Subsidio (Bill$)/T. pensionados

5,950

2,259

1,712

0,726

0,514

0,248

0,158

Según la tabla anterior, el grupo de pensionados con un rango salarial de hasta 4 smmlv recibió 8,2 billones de pesos, lo que confirma que se está aplicando la necesaria progresividad en la distribución del gasto en subsidios al grupo de los menores ingresos. Lo anterior no implica que no sea necesario evaluar los topes de los montos pensionales.

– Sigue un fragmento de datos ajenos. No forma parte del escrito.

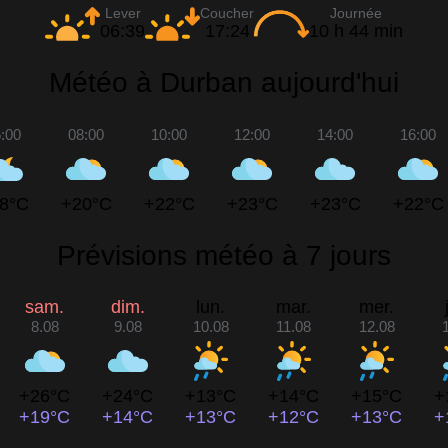
Lever
Coucher
Journée
06:39
17:24
10 h 44 min
Météo à Durban aujourd'hui
:00
08:00
10:00
12:00
14:00
16:00
8°C
+20°C
+22°C
+23°C
+23°C
+22°C
Prévisions météo à 7 jours
sam.
dim.
lun.
mar.
mer.
8.08
9.08
10.08
11.08
12.08
+26°C
+24°C
+13°C
+14°C
+15°C
+
+19°C
+14°C
+13°C
+12°C
+13°C
+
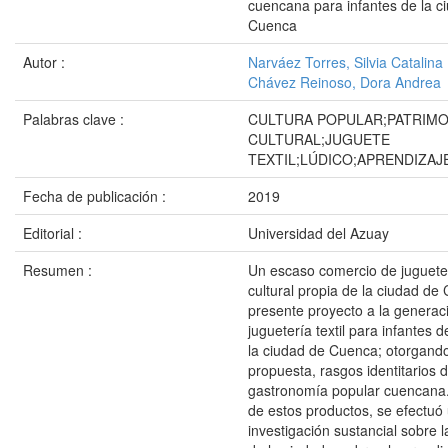
cuencana para infantes de la c
Cuenca
Autor :
Narváez Torres, Silvia Catalina
Chávez Reinoso, Dora Andrea
Palabras clave :
CULTURA POPULAR;PATRIMO
CULTURAL;JUGUETE
TEXTIL;LÚDICO;APRENDIZAJ
Fecha de publicación :
2019
Editorial :
Universidad del Azuay
Resumen :
Un escaso comercio de juguete
cultural propia de la ciudad de 
presente proyecto a la generac
juguetería textil para infantes 
la ciudad de Cuenca; otorgand
propuesta, rasgos identitarios d
gastronomía popular cuencana.
de estos productos, se efectuó
investigación sustancial sobre 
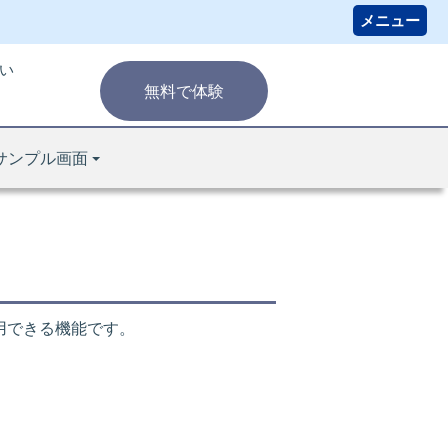
い
無料で体験
サンプル画面
適用できる機能です。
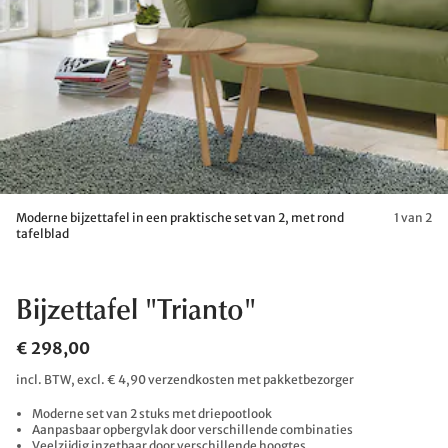
Moderne bijzettafel in een praktische set van 2, met rond
1 van 2
tafelblad
Bijzettafel "Trianto"
€ 298,00
incl. BTW, excl. € 4,90 verzendkosten met pakketbezorger
Moderne set van 2 stuks met driepootlook
Aanpasbaar opbergvlak door verschillende combinaties
Veelzijdig inzetbaar door verschillende hoogtes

Por último se presenta la distribución porcentual de los ingresos. Se observa que el grupo de pensionados con ingresos salariales de hasta 4 smmlv fue beneficiado con el 71 % de los subsidios para 2015.

Rango (smmlv)

<=2

>2 <=4

>4 <=7

>7 <=10

>10

% Distribución del subsidio a Colpensiones de los 10,9 billones de pesos.

51,44

19,53

14,80

6,27

7,95

Los cálculos anteriores desvirtúan los publicados por la Comisión del Gasto del Gobierno nacional y hechos públicos por el director de Fedesarrollo[2], cuando cita: “Por esa misma razón, se estima que el 86 % de los subsidios del régimen público se dirigen al 20 % de la población con ingresos más altos, mientras que la población ubicada en el quintil de ingresos más bajos solo recibe el 0,1 % de estos subsidios” (Comisión del Gasto, 2017).

 

Referencias:

AAVV (2018). Comisión del gasto y la inversión pública. Informe final.  Bogotá: Fedesarrollo

Cecchini, S., y Martínez, R. (2011). “Protección social inclusiva en América Latina. Una mirada integral, un enfoque de derechos”. Santiago de Chile: Cepal-ONU.

Sojo, Ana (2017). Protección social en América Latina: la desigualdad en el banquillo, Libros de la Cepal, N° 143. Santiago de Chile: Cepal-ONU.

Tókman, Víctor E. (2007). “Informalidad, inseguridad y cohesión social en América. Latina”. Cepal Políticas Sociales, 130. Santiago de Chile: Cepal-ONU


[1] Nota del DNP: la cuantificación de los subsidios asociados con las pensiones obtenidas bajo el régimen de prima media, así como las referentes a los regímenes especiales, no es una tarea sencilla. Además de la información de los jubilados a un nivel sustancial de desagregación, requiere la realización de una serie de supuestos. Siguiendo la convención, en el cálculo se utilizaron las combinaciones de supuestos que resultan en los subsidios de menor tamaño, de modo que acá se presenta una cota inferior del costo que pudieren representar.

[2] “Es necesario ajuste estructural del actual sistema-”. viernes Viernes- 26 de abril 26 de 2019. “-Reforma pensional es urgente: Fedesarrollo”. Redacción Economía-. El Siglo.